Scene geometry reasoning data

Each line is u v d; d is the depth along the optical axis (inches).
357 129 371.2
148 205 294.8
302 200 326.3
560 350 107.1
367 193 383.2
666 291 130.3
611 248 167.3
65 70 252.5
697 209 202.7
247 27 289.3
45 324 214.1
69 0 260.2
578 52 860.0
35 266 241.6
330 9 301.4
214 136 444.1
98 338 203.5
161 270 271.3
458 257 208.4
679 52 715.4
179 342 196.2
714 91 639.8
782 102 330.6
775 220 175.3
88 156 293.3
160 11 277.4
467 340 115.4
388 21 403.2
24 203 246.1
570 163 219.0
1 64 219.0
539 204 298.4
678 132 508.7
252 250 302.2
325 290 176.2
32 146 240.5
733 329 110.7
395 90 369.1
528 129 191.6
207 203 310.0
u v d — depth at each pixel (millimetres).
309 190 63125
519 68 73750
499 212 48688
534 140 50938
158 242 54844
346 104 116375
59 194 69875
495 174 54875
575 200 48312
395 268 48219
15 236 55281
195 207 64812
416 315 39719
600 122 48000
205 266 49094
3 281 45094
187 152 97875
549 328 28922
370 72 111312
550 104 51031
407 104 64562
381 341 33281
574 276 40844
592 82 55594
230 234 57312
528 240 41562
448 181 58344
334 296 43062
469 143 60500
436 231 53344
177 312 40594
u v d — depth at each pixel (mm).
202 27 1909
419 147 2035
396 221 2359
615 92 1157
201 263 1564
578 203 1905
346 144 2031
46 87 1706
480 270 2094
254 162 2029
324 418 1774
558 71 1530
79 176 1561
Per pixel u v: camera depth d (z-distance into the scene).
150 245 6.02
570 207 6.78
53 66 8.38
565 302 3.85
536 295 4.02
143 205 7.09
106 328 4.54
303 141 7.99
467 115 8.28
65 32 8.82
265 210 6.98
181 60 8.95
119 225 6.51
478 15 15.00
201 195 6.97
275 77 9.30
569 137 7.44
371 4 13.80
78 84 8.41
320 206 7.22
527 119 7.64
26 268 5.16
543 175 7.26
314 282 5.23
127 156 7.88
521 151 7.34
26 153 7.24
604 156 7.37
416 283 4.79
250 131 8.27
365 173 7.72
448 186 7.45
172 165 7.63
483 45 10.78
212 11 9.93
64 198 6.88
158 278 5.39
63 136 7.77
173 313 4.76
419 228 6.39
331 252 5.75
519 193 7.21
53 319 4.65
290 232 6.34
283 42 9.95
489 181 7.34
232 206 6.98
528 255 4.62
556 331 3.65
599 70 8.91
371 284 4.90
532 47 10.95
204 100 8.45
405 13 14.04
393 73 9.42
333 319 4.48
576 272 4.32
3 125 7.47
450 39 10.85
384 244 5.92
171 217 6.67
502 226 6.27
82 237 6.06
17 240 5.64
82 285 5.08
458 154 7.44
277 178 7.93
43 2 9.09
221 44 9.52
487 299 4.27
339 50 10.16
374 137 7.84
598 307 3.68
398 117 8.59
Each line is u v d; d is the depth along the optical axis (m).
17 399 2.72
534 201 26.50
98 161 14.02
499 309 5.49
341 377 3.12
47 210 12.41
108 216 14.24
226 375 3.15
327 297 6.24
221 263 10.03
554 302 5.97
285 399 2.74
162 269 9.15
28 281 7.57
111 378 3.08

*Task*
Among the entries above, find the line with "598 307 3.68" and the line with "285 399 2.74"; give again exactly these two lines and all lines between them.

*Response box*
598 307 3.68
398 117 8.59
Each line is u v d; d is the depth along the optical axis (m).
17 399 2.72
534 201 26.50
98 161 14.02
499 309 5.49
341 377 3.12
47 210 12.41
108 216 14.24
226 375 3.15
327 297 6.24
221 263 10.03
554 302 5.97
285 399 2.74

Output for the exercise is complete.